> **Task details**
Each line of data below is to be returned exactly, leaving out any picture.
_ _ _ _ _
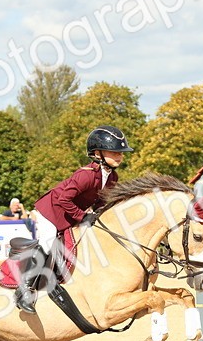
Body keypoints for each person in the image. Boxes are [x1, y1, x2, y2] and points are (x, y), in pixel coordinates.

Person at [16, 125, 131, 313]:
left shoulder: (112, 176)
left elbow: (100, 201)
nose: (120, 156)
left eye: (121, 153)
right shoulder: (85, 174)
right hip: (51, 211)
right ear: (97, 153)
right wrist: (83, 216)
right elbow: (63, 199)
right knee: (47, 242)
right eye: (114, 152)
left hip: (70, 213)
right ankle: (24, 290)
_ _ _ _ _
> **Reply**
Body keypoints for each person in the image. Boxes are [x1, y1, x2, y2] and points are (x, y), in pixel coordinates.

Person at [16, 125, 131, 313]:
left shoulder: (112, 176)
left elbow: (100, 201)
nose: (120, 156)
left eye: (121, 153)
right shoulder: (85, 174)
right hip: (51, 211)
right ear: (97, 153)
right wrist: (83, 216)
right elbow: (63, 199)
right knee: (47, 242)
right eye: (114, 152)
left hip: (70, 213)
right ankle: (24, 290)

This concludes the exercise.